On the 27th of September 1996, a Last Supper was held at The Restaurant Manfredi after 13 years in Ultimo. A week later bel mondo opened its doors, ushering in a new era of Australian dining in the heart of Sydney’s Rocks district.

Architect Luigi Rosselli,  was commissioned by  Manfredi and Manfredi Hughes,   and worked with  the existing heritage warehouse space to create a restaurant of unparalleled drama and distinction. High ceilings, light-drenched windows and  stark industrial fit-outs achieved a balance of the historical and the contemporary perfectly suited to Manfredi’s refined cuisine, while diners received one of the first real glimpses into the heart of the machine. Manfredi’s kitchen, elevated to prime status by Rosselli atop a platform of recycled Kauri Pine floors boards and powder coated steel, cemented the 90’s dining culture as one of voyeuristic spectacle.

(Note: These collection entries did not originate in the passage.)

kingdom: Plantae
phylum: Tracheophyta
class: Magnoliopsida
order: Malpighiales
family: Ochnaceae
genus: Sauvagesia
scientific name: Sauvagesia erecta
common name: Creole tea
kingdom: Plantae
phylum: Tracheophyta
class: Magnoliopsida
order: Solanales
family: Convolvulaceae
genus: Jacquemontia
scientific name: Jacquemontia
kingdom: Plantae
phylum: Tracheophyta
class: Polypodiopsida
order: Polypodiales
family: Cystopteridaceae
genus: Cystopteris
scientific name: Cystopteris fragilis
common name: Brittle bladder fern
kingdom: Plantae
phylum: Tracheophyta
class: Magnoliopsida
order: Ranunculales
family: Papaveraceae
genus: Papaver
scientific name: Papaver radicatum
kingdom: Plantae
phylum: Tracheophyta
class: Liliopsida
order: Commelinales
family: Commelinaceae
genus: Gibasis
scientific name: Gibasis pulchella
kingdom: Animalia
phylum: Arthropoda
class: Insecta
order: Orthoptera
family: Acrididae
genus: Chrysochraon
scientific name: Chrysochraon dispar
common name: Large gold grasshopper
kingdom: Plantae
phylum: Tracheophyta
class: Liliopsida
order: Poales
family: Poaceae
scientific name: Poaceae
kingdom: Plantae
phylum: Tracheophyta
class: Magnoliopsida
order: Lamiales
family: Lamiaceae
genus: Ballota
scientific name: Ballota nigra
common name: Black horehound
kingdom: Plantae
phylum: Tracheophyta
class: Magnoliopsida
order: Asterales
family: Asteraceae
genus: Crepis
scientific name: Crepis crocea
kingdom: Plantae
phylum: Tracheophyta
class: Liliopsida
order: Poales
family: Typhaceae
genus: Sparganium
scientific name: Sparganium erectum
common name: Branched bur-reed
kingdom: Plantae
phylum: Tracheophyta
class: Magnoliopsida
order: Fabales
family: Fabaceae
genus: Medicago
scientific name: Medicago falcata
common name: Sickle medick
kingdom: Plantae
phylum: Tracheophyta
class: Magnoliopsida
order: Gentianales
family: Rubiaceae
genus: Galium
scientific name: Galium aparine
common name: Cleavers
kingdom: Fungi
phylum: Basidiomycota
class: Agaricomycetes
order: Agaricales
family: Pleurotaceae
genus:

With Manfredi Hughes bringing an inspired  New York approach, Bel mondo heralded  the first restaurant in Sydney to showcase a refined warehouse chic creating a new benchmark  in style .

Within months of opening, and awarded 2 hats consistently; with Manfredi at the helm,  bel mondo was hailed as “the restaurant event of the year” by the Sydney Morning Herald, while the New York Times and Vogue Entertaining claimed it “the best Italian food in Australia” and “the place to see and be seen” respectively. It went on to win a wave of awards, including Best New Restaurant (1997), Best Restaurant Sydney City (1998) and Best Restaurant NSW (1999) at the American Express Good Food Guide Awards.

Sold by the Manfredi family in 2002, bel mondo remained a staple of Sydney dining for another 12 years  and a destination for overseas visitors, a testament to the name and reputation it established under Manfredi’s passionate eye.